REPUBLIKA.CO.ID, Oleh: Muhammad Nicko Trisakti Pandawa, Alumni UIN JAKARTA jurusan Sejarah Peradaban Islam
----------
Soal khilafah telah dikaji oleh berbagai cendekiawan Muslim paripurna. Pada 1377 M, Ibnu Khaldun menulis seperti ini:
- Khilāfah itu seakan-akan pohon besar dan dasar yang menyeluruh. Semua fungsi mencabanginya dan membawahinya, baik agamawi maupun duniawi. Kekuatannya menyeluruh dalam melaksanakan hukum agama maupun dunia.
Cendekiawan Muslim asal Aceh, ‘Abd al-Ra’ūf al-Sinkīlī al-Jāwī, 1672 M, menulis seperti ini. "Maka Ia menjadikan di bumi khalīfah-Nya yang menggantikan Dia pada melakukan segala hukum-Nya." (ṡumma ja’ala fī al-arḍ khalīfah takhlufuhu fī tanfīż aḥkāmih).
Sebelum kita membahas dinasti ‘Uṡmāniyyah yang digelari sebagai institusi Khilāfah dengan para pemimpinnya yang disebut Khalīfah, alangkah baiknya jika kita memahami dulu tentang institusi Khilāfah dan jabatan Khalīfah itu sendiri secara umum.

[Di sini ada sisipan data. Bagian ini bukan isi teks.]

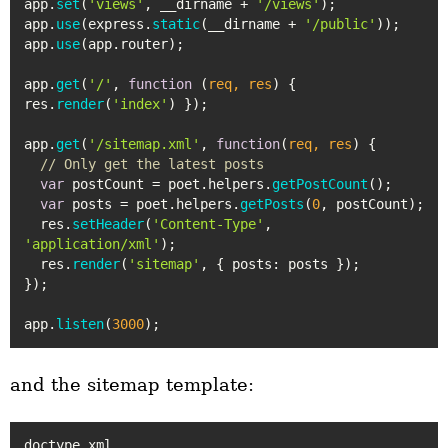
app.
set
(
'views'
, __dirname + 
'/views'
);

app.
use
(express.
static
(__dirname + 
'/public'
));

app.
use
(app.
router
);

app.
get
(
'/'
, 
function
 (
req, res
) { 
res.
render
(
'index'
) });

app.
get
(
'/sitemap.xml'
, 
function
(
req, res
) {

// Only get the latest posts
var
 postCount = poet.
helpers
.
getPostCount
();

var
 posts = poet.
helpers
.
getPosts
(
0
, postCount);

  res.
setHeader
(
'Content-Type'
, 
'application/xml'
);

  res.
render
(
'sitemap'
, { 
posts
: posts });

});

app.
listen
(
3000
and the sitemap template:
doctype xml
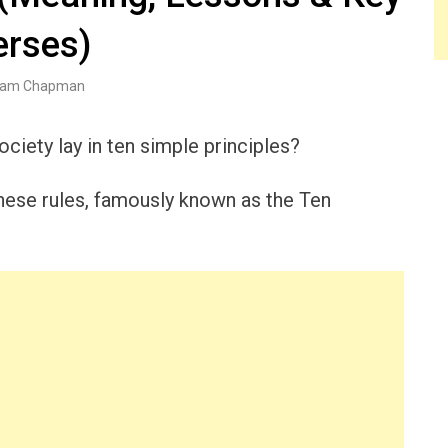
erses)
am Chapman
ciety lay in ten simple principles?
these rules, famously known as the Ten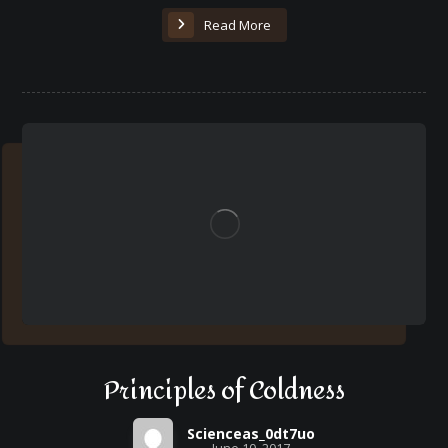
Read More
Principles of Coldness
Scienceas_0dt7uo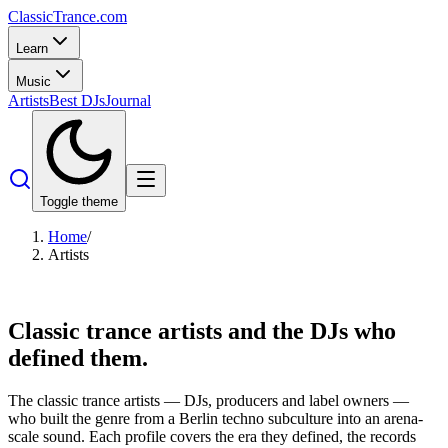
Classic
Trance
.com
Learn
Music
Artists
Best DJs
Journal
Toggle theme
Home
/
Artists
Classic trance artists
and the DJs who
defined them.
The classic trance artists — DJs, producers and label owners —
who built the genre from a Berlin techno subculture into an arena-
scale sound. Each profile covers the era they defined, the records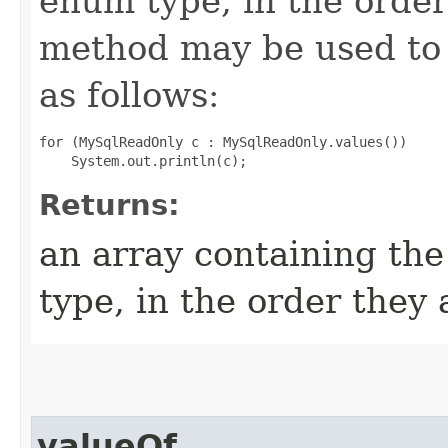
enum type, in the order
method may be used to 
as follows:
for (MySqlReadOnly c : MySqlReadOnly.values())

Returns:
an array containing the
type, in the order they
valueOf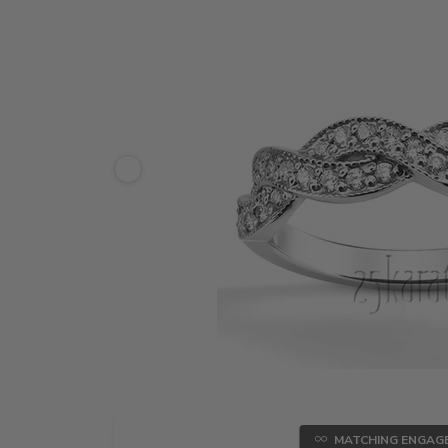
MATCHING ENGAG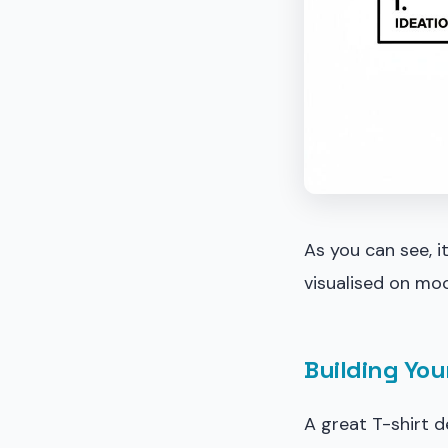
As you can see, i
visualised on moc
Building You
A great T-shirt d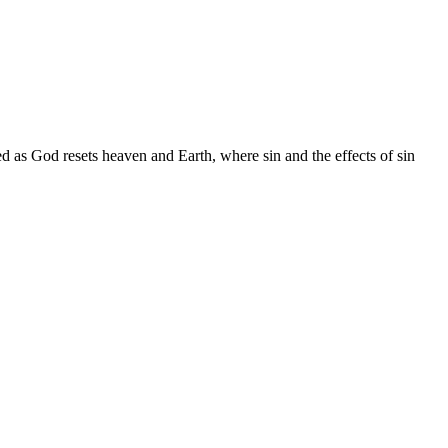
d as God resets heaven and Earth, where sin and the effects of sin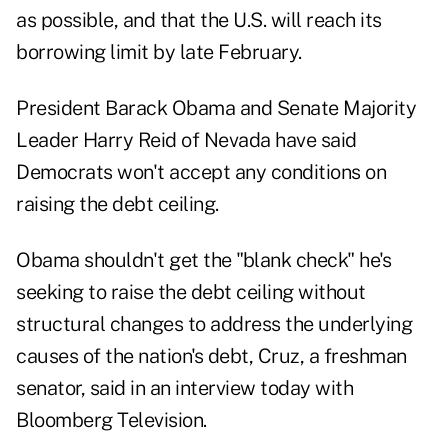
as possible, and that the U.S. will reach its
borrowing limit by late February.
President Barack Obama and Senate Majority
Leader Harry Reid of Nevada have said
Democrats won't accept any conditions on
raising the debt ceiling.
Obama shouldn't get the "blank check" he's
seeking to raise the debt ceiling without
structural changes to address the underlying
causes of the nation's debt, Cruz, a freshman
senator, said in an interview today with
Bloomberg Television.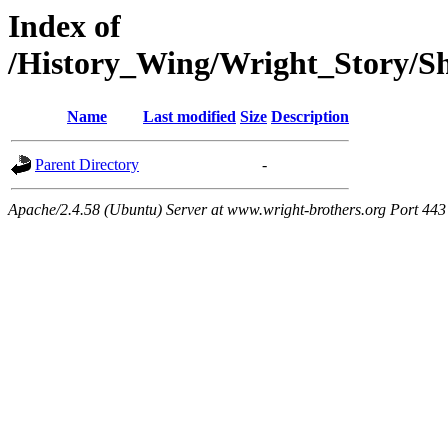
Index of
/History_Wing/Wright_Story/
Name
Last modified
Size
Description
Parent Directory
-
Apache/2.4.58 (Ubuntu) Server at www.wright-brothers.org Port 443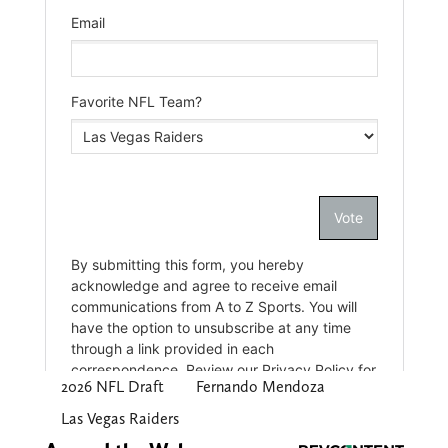
2026 NFL Draft
Fernando Mendoza
Las Vegas Raiders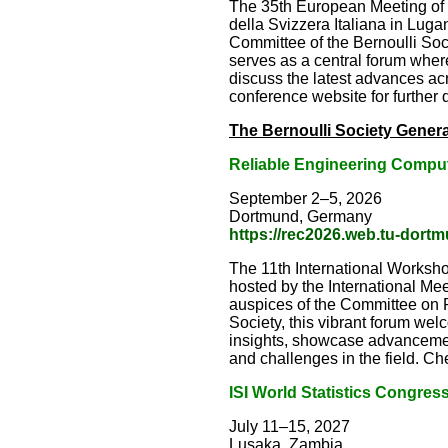
The 35th European Meeting of S
della Svizzera Italiana in Lu
Committee of the Bernoulli Socie
serves as a central forum where
discuss the latest advances acr
conference website for further d
The Bernoulli Society Genera
Reliable Engineering Compu
September 2–5, 2026
Dortmund, Germany
https://rec2026.web.tu-dort
The 11th International Worksho
hosted by the International Me
auspices of the Committee on Pr
Society, this vibrant forum we
insights, showcase advanceme
and challenges in the field. Che
ISI World Statistics Congres
July 11–15, 2027
Lusaka, Zambia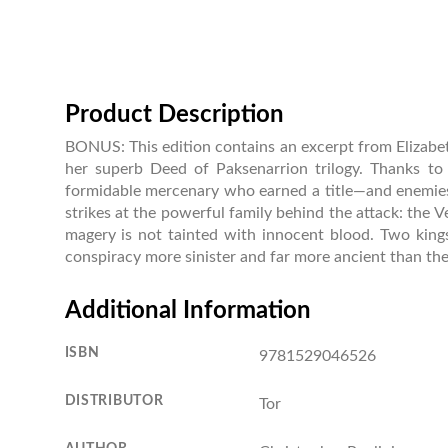
Product Description
BONUS: This edition contains an excerpt from Elizabeth
her superb Deed of Paksenarrion trilogy. Thanks to 
formidable mercenary who earned a title—and enemies—i
strikes at the powerful family behind the attack: the 
magery is not tainted with innocent blood. Two kings 
conspiracy more sinister and far more ancient than th
Additional Information
ISBN
9781529046526
DISTRIBUTOR
Tor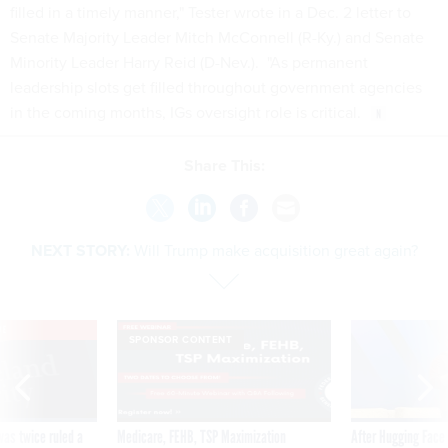
filled in a timely manner," Tester wrote in a Dec. 2 letter to
Senate Majority Leader Mitch McConnell (R-Ky.) and Senate
Minority Leader Harry Reid (D-Nev.). "As permanent
leadership slots get filled throughout government agencies
in the coming months, IGs oversight role is critical.
Share This:
NEXT STORY:
Will Trump make acquisition great again?
VE
SPONSOR CONTENT
was twice ruled a
Medicare, FEHB, TSP Maximization
After Hugging Face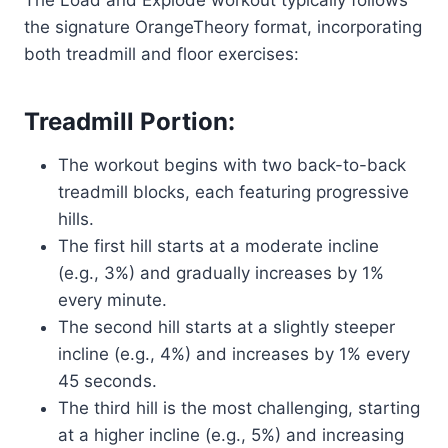
the signature OrangeTheory format, incorporating
both treadmill and floor exercises:
Treadmill Portion:
The workout begins with two back-to-back
treadmill blocks, each featuring progressive
hills.
The first hill starts at a moderate incline
(e.g., 3%) and gradually increases by 1%
every minute.
The second hill starts at a slightly steeper
incline (e.g., 4%) and increases by 1% every
45 seconds.
The third hill is the most challenging, starting
at a higher incline (e.g., 5%) and increasing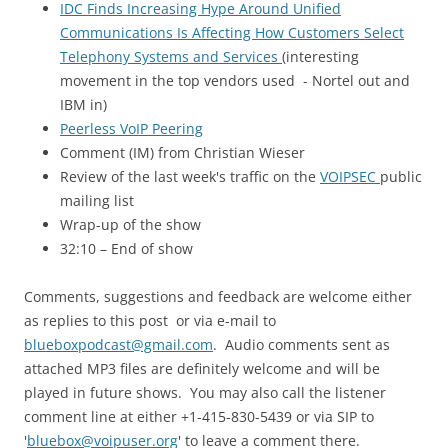
IDC Finds Increasing Hype Around Unified
Communications Is Affecting How Customers Select
Telephony Systems and Services
(interesting
movement in the top vendors used - Nortel out and
IBM in)
Peerless VoIP Peering
Comment (IM) from Christian Wieser
Review of the last week's traffic on the
VOIPSEC
public
mailing list
Wrap-up of the show
32:10 – End of show
Comments, suggestions and feedback are welcome either
as replies to this post or via e-mail to
blueboxpodcast@gmail.com
. Audio comments sent as
attached MP3 files are definitely welcome and will be
played in future shows. You may also call the listener
comment line at either +1-415-830-5439 or via SIP to
'
bluebox@voipuser.org
' to leave a comment there.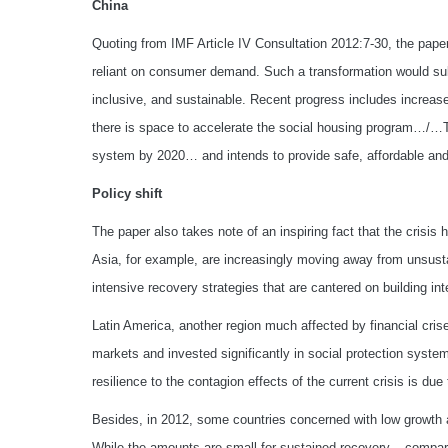
China
Quoting from IMF Article IV Consultation 2012:7-30, the pap
reliant on consumer demand. Such a transformation would sub
inclusive, and sustainable. Recent progress includes increa
there is space to accelerate the social housing program…/…
system by 2020… and intends to provide safe, affordable and e
Policy shift
The paper also takes note of an inspiring fact that the crisis 
Asia, for example, are increasingly moving away from unsust
intensive recovery strategies that are cantered on building i
Latin America, another region much affected by financial crise
markets and invested significantly in social protection system
resilience to the contagion effects of the current crisis is du
Besides, in 2012, some countries concerned with low growth 
While the amounts are small for sustained recovery – compare th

Ini agar kita bisa mengidentifikasi mana kekuasaan atau dinasti yang pantas disebut sebagai Khilāfah, mana yang bukan.
Pembahasan ini penting dikemukakan karena makna Khilāfah dalam Islam serta klaim dinasti ‘Uṡmāniyyah akan Khilāfah ramai diperdebatkan oleh kalangan orientalis dan para policy-makers kolonial Barat, seperti Snouck Hurgronje, Wilfrid Scawent Blunt, dan Thomas W. Arnold.
Snouck Hurgronje, misalkan, begitu bersikeras untuk menolak klaim ‘Uṡmāniyyah atas Khilāfah dan menjadi oposisi terdepan pemerintahan Sultan Abdülḥamid II yang dicapnya sebagai “komplotan penipu murahan” dalam menentang “penyebaran khayalan palsu di kalangan kaum Muslim mengenai Khilāfah”.